### PROBLEM
Reproduce the part of the linear regression text below word for word, starting at "While a linear" and ending at "whole separate book.".

### EXERCISE TEXT

Up to now, we have been working with the most standard type of form for \(\widehat{f}()\) which is a linear model. The estimated regression is simply a linear combination of the \(p\) input features, possibly including a constant term \(b_0\):

\[\begin{align*} \hat{y}_i &= b_0 + b_1 x_{i1} + b_2 x_{i2} + \dots + b_p x_{ip} \\ &= \mathbf{b^\mathsf{T} \vec{x}_i} \tag{19.4} \end{align*}\]

In vector-matrix notation, the vector of predictions is expressed as:

\[ \mathbf{\hat{y}} = \mathbf{Xb} \tag{19.5} \]

which we can graphically represent using a path diagram like the one shown below. Keep in mind that the terms \(\mathbf{x_0}, \dots, \mathbf{x_p}\) refer to predictors variables (assuming a constant term \(\mathbf{x_0} = \mathbf{1}\)):

Figure 19.1: Linear regression model in diagram form

While a linear regression model like the one above can be very useful—not to mention its importance for many other derived methods—and should be part of your machine learning toolbox, it’s far too limiting. Therefore, we need to discuss some of the ways in which the standard linear regression model can be enriched, and be made more flexible.

19.2 Expanding the Regression Horizon

There are several ways in which we can enrich and extend a linear regression model. Our objective is to expose you to an assortment of methods, and give you a taste of some interesting notions that are employed in more sophisticated approaches. Having said that, we will describe just a few of these methods. Trying to cover all possible extensions would require us to write a whole separate book.

To make the discussion more organized, we have decided to classify the covered approaches into two major classes that we are calling: (1) parametric models, and (2) nonparametric models.

At this point, we have two magic words that deserve some clarification: linear and (non)parametric:

When people talk about linear regression models, what do they exactly mean by “linear”?
When people talk about parametric -vs- nonparametric models, what do they mean by this? What kind of parameters are they referring to?

19.2.1 Linearity

The standard linear regression model:

\[ f(\mathbf{x_i}) = b_0 + b_1 x_{i1} + \dots + b_p x_{ip} + \varepsilon_i \tag{19.6} \]

is linear in two modes. On one hand, it is linear in the input variables \(X_1, \dots, X_p\). On the other hand, it is also linear in the parameters \(b_0, b_1, \dots, b_p\). As we said before, although a model like this is very friendly to work with, its double linearity may be fairly restrictive.

### RECORD EXCERPTS
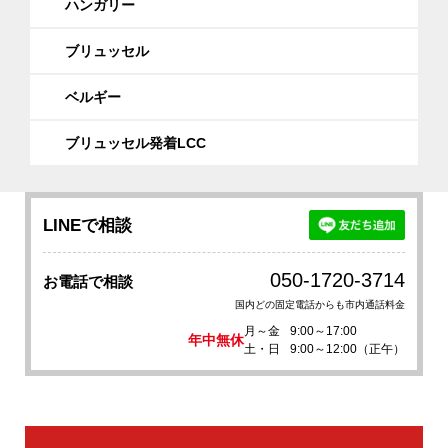
ハンガリー
す。その後搭乗ゲートへお進みください。
また受託手荷物をお持ちの方はカウンター
ブリュッセル
にて荷物をお預けください。
ベルギー
－空港で有料チェックインをご利用になる
場合－
ブリュッセル発着LCC
パスポートと印刷したEチケットをカウン
ターにてご呈示いただき、（搭乗
券/boarding card）をお受け取りくださ
い。お一人様20ユーロの手数料をお支払い
LINEで相談
いただきます。受託手荷物がある方はカウ
ンターで預けて搭乗ゲートへお進みくださ
050-1720-3714
お電話で相談
い。
国内どの固定電話からも市内通話料金
【予約後のフライトスケジュールの変更･欠
月～金
9:00～17:00
年中無休
航】
土・日
9:00～12:00（正午）
各航空会社の機材故障、悪天候、ストライ
キなどによって、突然のフライトスケジュ
ールの変更や欠航が発生する場合もござい
ます。お申込み時に、現地でも連絡可能な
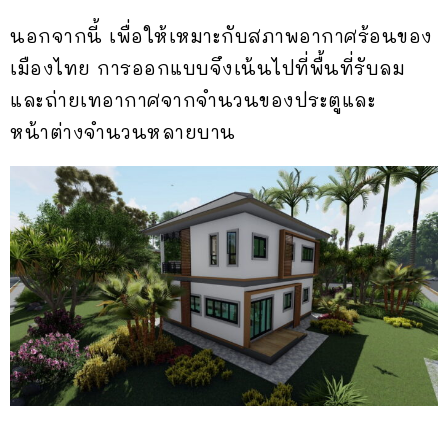
นอกจากนี้ เพื่อให้เหมาะกับสภาพอากาศร้อนของ
เมืองไทย การออกแบบจึงเน้นไปที่พื้นที่รับลม
และถ่ายเทอากาศจากจำนวนของประตูและ
หน้าต่างจำนวนหลายบาน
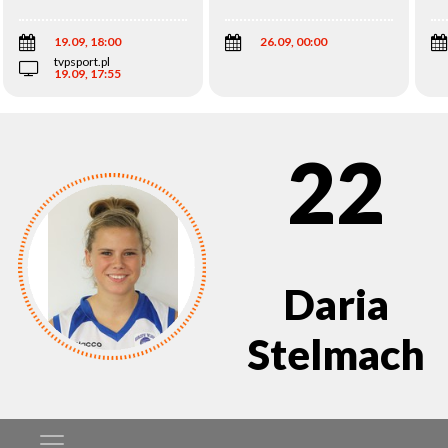
Wi
19.09, 18:00
26.09, 00:00
tvpsport.pl
19.09, 17:55
22
Daria
Stelmach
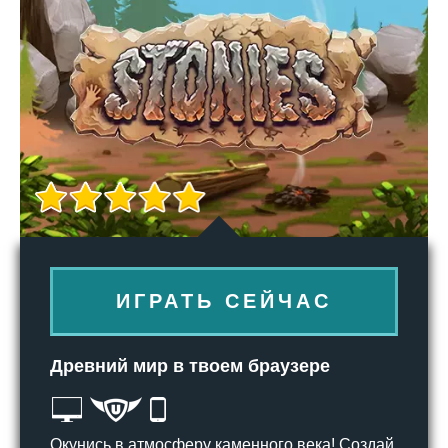
ИГРАТЬ СЕЙЧАС
Древний мир в твоем браузере
Окунись в атмосферу каменного века! Создай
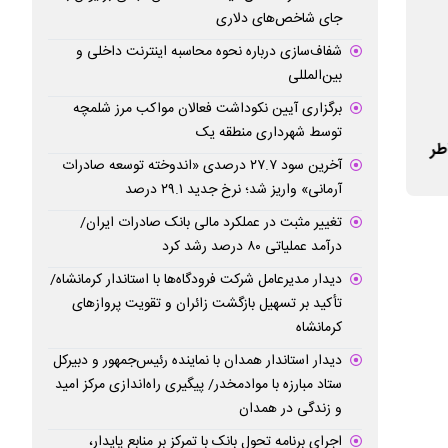
جای شاخص‌های دلاری
شفاف‌سازی درباره نحوه محاسبه اینترنت داخلی و
بین‌المللی
برگزاری آیین نکوداشت فعالان مواکب مرز شلمچه
برگزاری مزایده عمومی ۶۵ فقره از املاک
نسخه های جدید سا
توسط شهرداری منطقه یک
طر
مازاد بانک ملت
دسترس مشتریان ق
آخرین سود ۲۷.۷ درصدی «اندوخته توسعه صادرات
آرمانی» واریز شد؛ نرخ جدید ۲۹.۱ درصد
تغییر مثبت در عملکرد مالی بانک صادرات ایران/
درآمد عملیاتی ۸۰ درصد رشد کرد
دیدار مدیرعامل شرکت فرودگاه‌ها با استاندار کرمانشاه/
تأکید بر تسهیل بازگشت زائران و تقویت پروازهای
کرمانشاه
دیدار استاندار همدان با نماینده رئیس‌جمهور و دبیرکل
ستاد مبارزه با موادمخدر/ پیگیری راه‌اندازی مرکز امید
و زندگی در همدان
اجرای برنامه تحول بانک با تمرکز بر منابع پایدار،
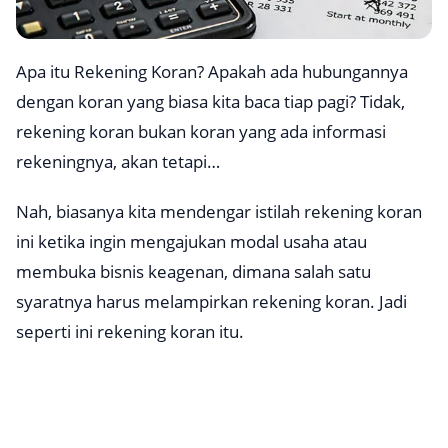
Apa itu Rekening Koran? Apakah ada hubungannya
dengan koran yang biasa kita baca tiap pagi? Tidak,
rekening koran bukan koran yang ada informasi
rekeningnya, akan tetapi…
Nah, biasanya kita mendengar istilah rekening koran
ini ketika ingin mengajukan modal usaha atau
membuka bisnis keagenan, dimana salah satu
syaratnya harus melampirkan rekening koran. Jadi
seperti ini rekening koran itu.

### ANSWER TO THE PROBLEM
While a linear regression model like the one above can be very useful—not to mention its importance for many other derived methods—and should be part of your machine learning toolbox, it’s far too limiting. Therefore, we need to discuss some of the ways in which the standard linear regression model can be enriched, and be made more flexible.

19.2 Expanding the Regression Horizon

There are several ways in which we can enrich and extend a linear regression model. Our objective is to expose you to an assortment of methods, and give you a taste of some interesting notions that are employed in more sophisticated approaches. Having said that, we will describe just a few of these methods. Trying to cover all possible extensions would require us to write a whole separate book.